You will all be appalled at how strong an urge you have to eat that dang cookie. You are supposed to eat the cookie! Don’t do it. Don’t go dipping in that cookie jar. Just sit, be still, and feel that urge, that tug of shenpa, trying to pull you toward it.
Wallow in that pull. Feel the power of that pull. Let that pull scream and moan and pull some more, but don’t let it pull you toward the cookie.
Whatever habitual thing you choose, practice the same concept. Feel that tug, be mindful of it, and let it pass. It will pass. And every time it passes, you weaken it a little more. Eventually, there’s no more tug. Goodbye, shenpa! Don’t let the door hit you in the dupa!
Once you get good at weakening the tug with easier habits, you can move on to the tougher cookie, so to speak. You can move on to anxiety.
Purge the anxiety urge
When anxiety starts to creep into your veins, you’ll feel that urge to do what you’ve always done when you get anxious: to run that same crummy Anxiety Story yet again – but this time don’t run it. You have a new mission.
Just sit.
Listen to your mind scream at you to do what it says you’re supposed to do, which is play the crummy story. Your mind will try to scare you into repeating the story by threatening all sorts of things that have never happened and never will. It will do anything to get you to press the play button on that script.
Not this time.
You don’t need to do anything. You don’t need to know anything. There’s nothing to remember. You need to just sit and wallow in it. Yes, it’s not going to feel all that pleasant, but no, that feeling will not last forever.
Sit and wallow.
Listen to your mind and watch it without reacting to it. Your mind will try every trick it knows, but eventually the urge will whimper and go away, defeated and weaker. The next time it won’t be as hard because that shenpa isn’t as strong now. Before long, it’s gone.

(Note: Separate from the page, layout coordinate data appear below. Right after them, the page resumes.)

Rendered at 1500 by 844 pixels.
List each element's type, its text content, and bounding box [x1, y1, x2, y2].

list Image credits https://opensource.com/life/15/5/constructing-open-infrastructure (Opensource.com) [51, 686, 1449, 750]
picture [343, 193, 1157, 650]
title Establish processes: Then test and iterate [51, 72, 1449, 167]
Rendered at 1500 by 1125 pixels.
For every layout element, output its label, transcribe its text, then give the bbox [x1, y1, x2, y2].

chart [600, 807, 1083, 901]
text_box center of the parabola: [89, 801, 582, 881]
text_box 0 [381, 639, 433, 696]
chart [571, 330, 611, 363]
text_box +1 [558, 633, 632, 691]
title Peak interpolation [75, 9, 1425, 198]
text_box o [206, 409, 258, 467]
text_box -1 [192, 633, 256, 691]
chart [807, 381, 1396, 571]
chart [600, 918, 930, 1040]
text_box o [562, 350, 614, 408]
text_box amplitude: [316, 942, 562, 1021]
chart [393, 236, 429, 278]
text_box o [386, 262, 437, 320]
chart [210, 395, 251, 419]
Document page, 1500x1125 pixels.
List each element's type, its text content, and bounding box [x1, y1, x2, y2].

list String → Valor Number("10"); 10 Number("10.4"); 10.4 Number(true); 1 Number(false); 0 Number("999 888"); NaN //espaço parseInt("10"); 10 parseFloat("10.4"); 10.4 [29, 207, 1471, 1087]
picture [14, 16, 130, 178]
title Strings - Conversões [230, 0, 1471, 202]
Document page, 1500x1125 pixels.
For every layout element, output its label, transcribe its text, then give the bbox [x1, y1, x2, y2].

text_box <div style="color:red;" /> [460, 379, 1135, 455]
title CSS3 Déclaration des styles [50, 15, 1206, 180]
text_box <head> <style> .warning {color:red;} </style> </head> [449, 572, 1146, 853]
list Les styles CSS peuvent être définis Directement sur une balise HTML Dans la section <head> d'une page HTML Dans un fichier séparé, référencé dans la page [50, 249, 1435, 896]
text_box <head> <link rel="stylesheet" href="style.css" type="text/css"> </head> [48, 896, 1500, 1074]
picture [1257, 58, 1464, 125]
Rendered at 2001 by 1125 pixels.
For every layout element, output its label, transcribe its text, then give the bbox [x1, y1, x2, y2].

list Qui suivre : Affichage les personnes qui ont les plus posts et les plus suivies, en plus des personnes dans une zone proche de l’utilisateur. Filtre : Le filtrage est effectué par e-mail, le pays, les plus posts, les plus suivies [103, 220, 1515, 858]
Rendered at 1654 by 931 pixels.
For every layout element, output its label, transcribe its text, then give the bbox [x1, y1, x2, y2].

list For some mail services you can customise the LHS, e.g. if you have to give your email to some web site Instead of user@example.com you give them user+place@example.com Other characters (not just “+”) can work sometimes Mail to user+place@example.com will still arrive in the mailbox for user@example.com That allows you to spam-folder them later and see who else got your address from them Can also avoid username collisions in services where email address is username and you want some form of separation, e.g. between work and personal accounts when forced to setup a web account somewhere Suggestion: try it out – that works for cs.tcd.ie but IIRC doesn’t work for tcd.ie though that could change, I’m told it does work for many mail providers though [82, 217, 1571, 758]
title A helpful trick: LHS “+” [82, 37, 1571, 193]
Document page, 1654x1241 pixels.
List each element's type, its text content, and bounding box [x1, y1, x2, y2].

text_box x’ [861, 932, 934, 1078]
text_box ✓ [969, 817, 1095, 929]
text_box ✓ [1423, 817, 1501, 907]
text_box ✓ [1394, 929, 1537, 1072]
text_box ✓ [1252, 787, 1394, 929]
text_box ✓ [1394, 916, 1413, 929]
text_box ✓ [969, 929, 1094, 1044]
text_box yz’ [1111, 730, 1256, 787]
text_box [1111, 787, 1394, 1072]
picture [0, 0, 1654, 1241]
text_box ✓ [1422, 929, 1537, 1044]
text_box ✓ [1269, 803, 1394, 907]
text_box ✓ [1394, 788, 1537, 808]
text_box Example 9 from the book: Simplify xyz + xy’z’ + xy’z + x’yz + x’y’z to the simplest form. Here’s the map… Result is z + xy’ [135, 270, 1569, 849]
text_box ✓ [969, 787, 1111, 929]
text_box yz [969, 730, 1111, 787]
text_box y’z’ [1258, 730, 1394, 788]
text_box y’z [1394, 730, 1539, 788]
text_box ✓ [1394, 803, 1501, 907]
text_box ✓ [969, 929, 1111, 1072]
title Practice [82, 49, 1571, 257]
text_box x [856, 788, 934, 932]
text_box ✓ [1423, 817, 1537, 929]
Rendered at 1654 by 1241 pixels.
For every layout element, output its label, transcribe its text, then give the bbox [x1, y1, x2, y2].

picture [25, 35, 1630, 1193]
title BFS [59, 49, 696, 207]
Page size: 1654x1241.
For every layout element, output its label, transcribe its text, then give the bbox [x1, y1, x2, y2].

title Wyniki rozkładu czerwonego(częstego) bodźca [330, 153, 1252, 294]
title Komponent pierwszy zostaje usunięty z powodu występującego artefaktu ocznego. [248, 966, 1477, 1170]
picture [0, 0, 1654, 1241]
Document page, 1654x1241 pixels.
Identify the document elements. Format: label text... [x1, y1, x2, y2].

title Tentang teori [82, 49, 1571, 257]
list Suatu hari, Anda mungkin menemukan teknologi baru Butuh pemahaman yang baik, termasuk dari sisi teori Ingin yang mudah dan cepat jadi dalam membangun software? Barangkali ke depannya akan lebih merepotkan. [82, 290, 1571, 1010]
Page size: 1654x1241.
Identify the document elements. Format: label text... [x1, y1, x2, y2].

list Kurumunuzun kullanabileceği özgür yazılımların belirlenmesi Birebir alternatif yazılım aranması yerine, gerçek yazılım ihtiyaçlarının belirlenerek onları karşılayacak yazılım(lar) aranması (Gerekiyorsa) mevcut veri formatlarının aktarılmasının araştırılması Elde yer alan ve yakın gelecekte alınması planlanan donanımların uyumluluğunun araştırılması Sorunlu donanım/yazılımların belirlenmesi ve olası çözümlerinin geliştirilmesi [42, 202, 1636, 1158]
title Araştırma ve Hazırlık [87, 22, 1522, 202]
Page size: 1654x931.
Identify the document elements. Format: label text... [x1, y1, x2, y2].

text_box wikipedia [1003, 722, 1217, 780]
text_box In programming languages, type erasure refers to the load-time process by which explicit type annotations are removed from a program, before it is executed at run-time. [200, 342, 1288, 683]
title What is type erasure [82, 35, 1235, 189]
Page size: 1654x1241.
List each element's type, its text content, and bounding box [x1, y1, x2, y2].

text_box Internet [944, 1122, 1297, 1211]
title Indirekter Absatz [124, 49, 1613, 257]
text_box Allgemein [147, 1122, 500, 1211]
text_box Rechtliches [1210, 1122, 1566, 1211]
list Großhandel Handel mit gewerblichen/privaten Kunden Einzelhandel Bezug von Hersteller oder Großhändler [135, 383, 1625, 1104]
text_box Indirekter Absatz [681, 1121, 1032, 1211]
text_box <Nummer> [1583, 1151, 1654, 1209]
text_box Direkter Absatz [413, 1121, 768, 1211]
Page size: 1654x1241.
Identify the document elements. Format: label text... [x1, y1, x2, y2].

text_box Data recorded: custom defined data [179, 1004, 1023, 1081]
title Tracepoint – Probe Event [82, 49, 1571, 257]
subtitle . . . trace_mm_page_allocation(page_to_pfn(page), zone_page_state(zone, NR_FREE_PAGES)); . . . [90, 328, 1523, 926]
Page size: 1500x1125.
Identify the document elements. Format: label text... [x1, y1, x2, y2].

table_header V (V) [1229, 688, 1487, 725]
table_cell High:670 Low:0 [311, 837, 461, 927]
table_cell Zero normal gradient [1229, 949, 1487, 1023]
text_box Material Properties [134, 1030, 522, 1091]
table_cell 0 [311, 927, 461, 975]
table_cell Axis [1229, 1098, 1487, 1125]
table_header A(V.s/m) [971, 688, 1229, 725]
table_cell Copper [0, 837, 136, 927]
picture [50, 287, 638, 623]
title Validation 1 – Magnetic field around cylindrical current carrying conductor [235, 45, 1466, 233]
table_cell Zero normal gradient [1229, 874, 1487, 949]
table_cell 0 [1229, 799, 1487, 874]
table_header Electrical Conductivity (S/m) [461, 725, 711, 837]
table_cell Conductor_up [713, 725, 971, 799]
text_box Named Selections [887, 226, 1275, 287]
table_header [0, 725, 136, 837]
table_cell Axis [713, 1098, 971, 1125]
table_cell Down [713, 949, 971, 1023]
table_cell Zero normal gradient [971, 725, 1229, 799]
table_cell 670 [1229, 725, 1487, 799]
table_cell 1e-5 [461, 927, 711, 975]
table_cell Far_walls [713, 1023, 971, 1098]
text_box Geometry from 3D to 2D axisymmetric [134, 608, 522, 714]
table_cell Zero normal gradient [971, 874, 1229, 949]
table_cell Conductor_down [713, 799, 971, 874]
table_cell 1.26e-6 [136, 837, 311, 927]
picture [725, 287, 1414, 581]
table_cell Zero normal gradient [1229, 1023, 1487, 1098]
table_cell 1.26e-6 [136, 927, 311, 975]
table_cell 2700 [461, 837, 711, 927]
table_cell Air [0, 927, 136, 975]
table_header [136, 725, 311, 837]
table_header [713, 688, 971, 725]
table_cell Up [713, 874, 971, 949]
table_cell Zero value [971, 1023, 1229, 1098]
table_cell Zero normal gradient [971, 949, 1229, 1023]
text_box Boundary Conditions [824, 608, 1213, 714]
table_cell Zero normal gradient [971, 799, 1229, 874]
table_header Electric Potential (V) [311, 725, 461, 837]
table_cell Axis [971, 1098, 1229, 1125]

Start interrupting the story.
Mindfulness helps us see what is causing our suffering and all the different ways we are drawn into bad patterns by our habits and urges. Every time we become aware of and resist the tug to repeat a behavior, we weaken it. Whenever we don’t, we strengthen it and make it harder to resist next time. There’s always an effect and therefore a choice, every time.
Exercise: Purge the urge!
The next time you are purging the urge, write down exactly what it feels like, what you’re thinking, and all the different ways your mind is trying to trick you into giving in.
How did the shenpa evolve? What lies were ridiculous, which did you nearly believe?
Once you’ve gone through a purging of the urge successfully and noted its developments, the process won’t be as surprising every time it recurs. You’ll also know that it ends if you commit to refusing to respond to it.